TASK PROMPT: In the records below, pick out all lines containing the word "Rules".

MATERIAL TO PROCESS:

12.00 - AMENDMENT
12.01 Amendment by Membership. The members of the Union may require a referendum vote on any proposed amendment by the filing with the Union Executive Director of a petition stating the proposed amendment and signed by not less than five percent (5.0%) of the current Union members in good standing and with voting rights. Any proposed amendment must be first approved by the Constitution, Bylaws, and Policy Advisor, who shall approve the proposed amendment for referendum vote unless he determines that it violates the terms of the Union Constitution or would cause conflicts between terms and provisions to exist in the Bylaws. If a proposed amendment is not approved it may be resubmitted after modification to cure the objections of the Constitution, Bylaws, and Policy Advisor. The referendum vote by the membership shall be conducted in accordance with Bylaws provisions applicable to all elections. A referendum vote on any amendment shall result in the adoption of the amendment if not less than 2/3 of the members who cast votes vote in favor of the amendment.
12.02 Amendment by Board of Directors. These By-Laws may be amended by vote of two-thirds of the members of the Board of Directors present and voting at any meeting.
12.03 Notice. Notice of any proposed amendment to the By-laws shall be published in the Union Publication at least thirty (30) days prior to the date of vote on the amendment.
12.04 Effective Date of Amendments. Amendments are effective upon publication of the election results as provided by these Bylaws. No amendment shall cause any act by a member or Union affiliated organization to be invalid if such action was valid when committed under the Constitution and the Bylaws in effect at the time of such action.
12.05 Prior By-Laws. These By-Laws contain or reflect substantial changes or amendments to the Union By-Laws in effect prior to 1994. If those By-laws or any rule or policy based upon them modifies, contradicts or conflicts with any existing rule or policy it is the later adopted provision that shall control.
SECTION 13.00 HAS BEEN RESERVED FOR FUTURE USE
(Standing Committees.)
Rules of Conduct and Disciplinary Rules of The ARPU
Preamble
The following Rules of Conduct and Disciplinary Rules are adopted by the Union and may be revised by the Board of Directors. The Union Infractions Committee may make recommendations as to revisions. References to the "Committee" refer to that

TASK ANSWER:
Rules of Conduct and Disciplinary Rules of The ARPU
The following Rules of Conduct and Disciplinary Rules are adopted by the Union and may be revised by the Board of Directors. The Union Infractions Committee may make recommendations as to revisions. References to the "Committee" refer to that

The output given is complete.